I sometimes come across papers, in general from India, that describe how the world could be saved by humanity becoming aware of some philosophical aspect of life, by printing money, or by having a new economic system. Rarely are the writers economists, and rarely do they have functional notions of Economics. But for once, I found a paper that is way off the broken path, yet written by economist and is based on actual science.
Ligia Melo makes the observation that economic outcomes are based on human behavior, and that the latter can be influence by external circumstances. Think about working in extreme climates, where priorities (consumption, comfort, saving) are different from temperate climates. Also, we start to learn from neuroscience, and in particular neuroeconomics, how decision are taken in the brain, and how they may be influenced by external factors.
Melo observes that the magnetic activity of the Earth has markedly decreased, by about 10% in close to two centuries, and the movement of the magnetic poles has increased, currently 41km a year. This is leading to speculations that the magnetic poles could reverse in the foreseeable future. Why would this matter for economic behavior? Magnetic activity has been linked to suicide, mental illness and depression rates. Also, studying human history, people have observed that there has become stronger awareness of individuals (vs. collectivity) in times of low magnetic activity.

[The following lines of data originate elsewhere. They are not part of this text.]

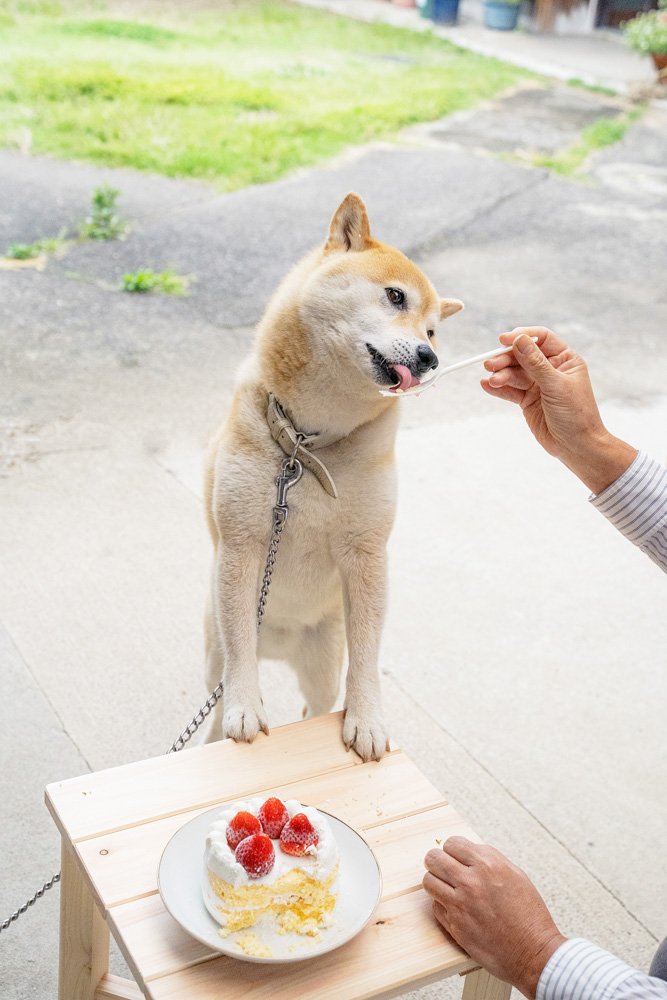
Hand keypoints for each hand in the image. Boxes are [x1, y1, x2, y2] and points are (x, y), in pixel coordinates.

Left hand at [423, 837, 565, 998]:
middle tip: (444, 869)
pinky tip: (455, 908)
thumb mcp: (516, 875)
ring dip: (436, 882)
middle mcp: (471, 881)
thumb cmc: (529, 915)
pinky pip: (435, 907)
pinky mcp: (455, 926)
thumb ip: (490, 860)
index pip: (452, 843)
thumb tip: (468, 853)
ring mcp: (460, 904)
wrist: (533, 952)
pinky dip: (442, 905)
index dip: (453, 850)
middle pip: (434, 858)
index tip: (455, 857)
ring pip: (428, 881)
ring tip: (446, 887)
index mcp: (488, 864)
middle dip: (437, 862)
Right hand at [480, 327, 636, 493]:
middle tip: (490, 364)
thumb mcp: (556, 385)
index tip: (503, 339)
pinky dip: (498, 388)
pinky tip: (487, 386)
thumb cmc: (576, 414)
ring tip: (492, 380)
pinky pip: (510, 390)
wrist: (576, 446)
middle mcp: (550, 369)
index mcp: (565, 359)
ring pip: (514, 373)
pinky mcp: (527, 400)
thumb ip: (536, 363)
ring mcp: (538, 385)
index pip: (541, 339)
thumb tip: (519, 340)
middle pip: (522, 355)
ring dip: (501, 375)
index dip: (522, 336)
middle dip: (506, 359)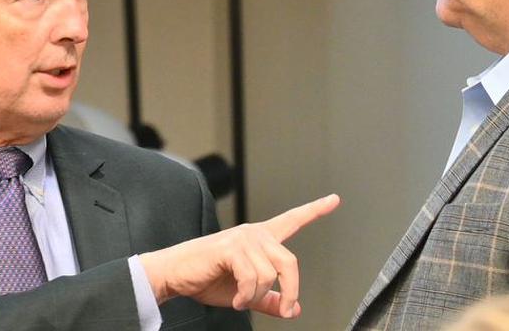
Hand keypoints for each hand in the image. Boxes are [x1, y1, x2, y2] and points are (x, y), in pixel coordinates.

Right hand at [139, 194, 339, 318]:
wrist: (175, 275)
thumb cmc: (206, 279)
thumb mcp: (245, 293)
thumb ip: (269, 299)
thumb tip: (292, 309)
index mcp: (260, 239)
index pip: (292, 220)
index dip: (315, 210)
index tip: (333, 200)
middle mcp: (254, 234)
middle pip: (290, 262)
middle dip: (291, 290)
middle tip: (284, 308)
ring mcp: (242, 239)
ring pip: (270, 276)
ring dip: (257, 297)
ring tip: (242, 300)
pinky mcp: (230, 248)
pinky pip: (253, 279)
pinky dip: (247, 297)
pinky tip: (237, 300)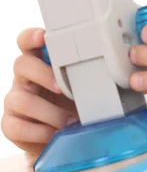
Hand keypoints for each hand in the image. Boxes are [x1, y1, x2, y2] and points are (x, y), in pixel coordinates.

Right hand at [1, 28, 77, 154]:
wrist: (64, 134)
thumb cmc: (74, 100)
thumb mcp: (82, 82)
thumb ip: (89, 69)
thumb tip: (111, 67)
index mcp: (40, 60)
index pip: (27, 41)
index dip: (32, 36)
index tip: (43, 37)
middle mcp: (24, 77)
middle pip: (21, 64)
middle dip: (43, 75)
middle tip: (62, 88)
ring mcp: (15, 99)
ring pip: (21, 99)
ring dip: (48, 112)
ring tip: (68, 121)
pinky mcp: (10, 124)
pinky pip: (16, 127)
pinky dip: (39, 133)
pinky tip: (54, 134)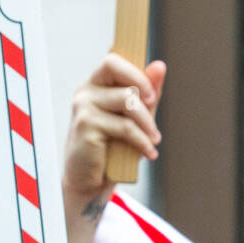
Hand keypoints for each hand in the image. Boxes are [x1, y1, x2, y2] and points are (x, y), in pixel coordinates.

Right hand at [64, 52, 165, 200]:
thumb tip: (160, 65)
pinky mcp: (86, 125)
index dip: (135, 68)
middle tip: (153, 105)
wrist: (92, 183)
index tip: (152, 92)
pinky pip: (124, 126)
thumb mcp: (136, 120)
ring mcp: (83, 106)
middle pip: (113, 64)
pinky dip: (142, 141)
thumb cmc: (113, 151)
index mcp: (96, 84)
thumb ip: (147, 95)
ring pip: (126, 99)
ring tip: (154, 140)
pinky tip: (149, 153)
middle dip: (141, 82)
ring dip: (147, 122)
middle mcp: (86, 90)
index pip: (114, 59)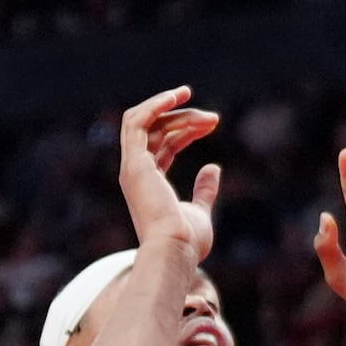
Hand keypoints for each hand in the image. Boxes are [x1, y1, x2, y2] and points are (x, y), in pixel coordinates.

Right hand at [119, 86, 220, 258]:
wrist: (175, 250)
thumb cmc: (187, 240)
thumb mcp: (200, 211)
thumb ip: (204, 190)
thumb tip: (214, 168)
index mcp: (148, 183)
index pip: (163, 144)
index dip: (186, 130)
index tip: (212, 123)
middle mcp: (136, 173)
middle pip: (156, 130)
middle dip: (184, 117)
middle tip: (214, 119)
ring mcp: (132, 167)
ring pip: (146, 121)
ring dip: (169, 107)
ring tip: (191, 95)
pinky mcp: (133, 163)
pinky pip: (135, 122)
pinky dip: (153, 105)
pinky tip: (174, 96)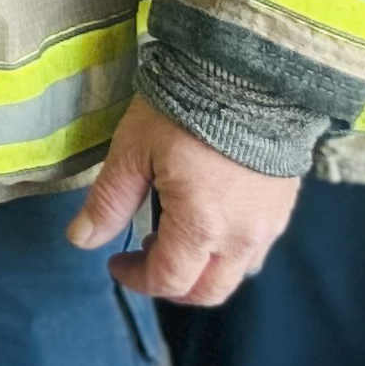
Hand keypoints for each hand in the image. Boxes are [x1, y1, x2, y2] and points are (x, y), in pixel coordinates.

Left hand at [66, 99, 296, 304]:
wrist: (247, 73)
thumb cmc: (184, 107)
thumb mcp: (134, 150)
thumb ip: (109, 200)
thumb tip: (81, 239)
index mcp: (201, 226)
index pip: (168, 279)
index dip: (136, 278)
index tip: (116, 262)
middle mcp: (241, 237)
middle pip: (208, 291)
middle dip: (171, 284)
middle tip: (144, 255)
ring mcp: (268, 224)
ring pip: (235, 273)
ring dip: (201, 269)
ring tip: (173, 232)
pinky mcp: (283, 205)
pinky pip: (256, 247)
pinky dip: (226, 248)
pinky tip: (206, 215)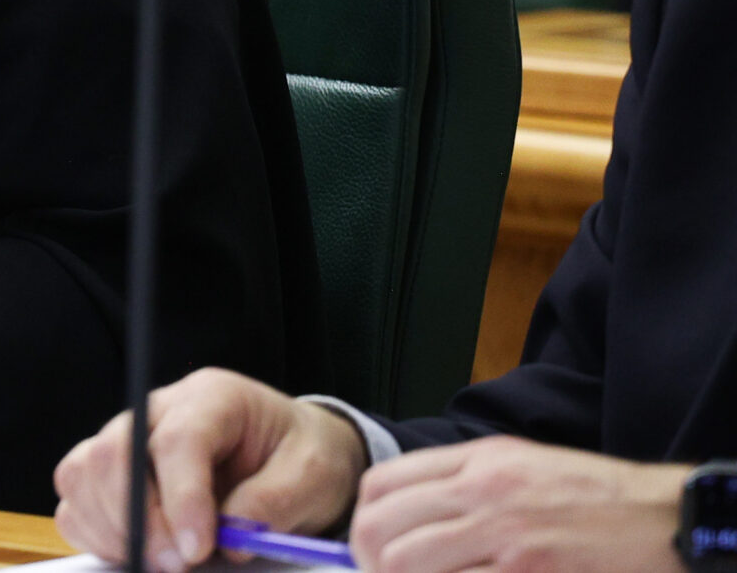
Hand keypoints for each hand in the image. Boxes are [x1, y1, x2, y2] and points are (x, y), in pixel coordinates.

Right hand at [54, 368, 365, 571]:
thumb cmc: (301, 457)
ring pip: (84, 472)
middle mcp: (159, 410)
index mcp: (212, 398)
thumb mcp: (314, 475)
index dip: (182, 497)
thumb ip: (275, 503)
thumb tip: (232, 538)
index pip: (178, 439)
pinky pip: (76, 496)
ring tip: (160, 562)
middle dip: (139, 518)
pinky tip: (133, 552)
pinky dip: (94, 531)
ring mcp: (128, 436)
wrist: (290, 452)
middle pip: (115, 451)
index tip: (198, 549)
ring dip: (113, 528)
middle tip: (176, 565)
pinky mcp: (112, 469)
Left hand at [349, 438, 685, 572]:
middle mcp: (482, 493)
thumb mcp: (520, 463)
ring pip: (408, 563)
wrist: (660, 519)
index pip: (381, 484)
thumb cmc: (592, 496)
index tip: (367, 547)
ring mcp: (505, 538)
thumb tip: (406, 511)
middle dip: (370, 561)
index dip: (362, 522)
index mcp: (477, 461)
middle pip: (382, 528)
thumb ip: (461, 479)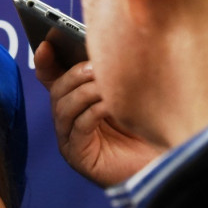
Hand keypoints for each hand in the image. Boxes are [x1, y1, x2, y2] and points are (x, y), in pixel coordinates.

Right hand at [34, 39, 163, 186]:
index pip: (50, 77)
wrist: (162, 164)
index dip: (45, 61)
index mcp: (75, 101)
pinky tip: (110, 104)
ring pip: (64, 106)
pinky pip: (79, 126)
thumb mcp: (126, 94)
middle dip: (74, 74)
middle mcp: (67, 120)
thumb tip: (101, 48)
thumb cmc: (145, 127)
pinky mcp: (77, 155)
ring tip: (106, 84)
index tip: (46, 43)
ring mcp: (69, 138)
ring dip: (85, 91)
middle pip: (57, 90)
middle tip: (96, 66)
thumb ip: (110, 74)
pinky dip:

Why could this be important? Because most of our decisions are based on expectations, and there is plenty of evidence of self-fulfilling expectations, that is, people for no particular reason expect something to happen, and then it happens. Bubbles, for example. Also, risk-taking behavior is influenced by health, in particular mental health. Melo shows that there is a positive relationship between a country' magnetic field intensity and its GDP. One would want to control with climate factors, but it is intriguing as distance from the equator has consistently been shown as an important factor in growth regressions, even including climate variables.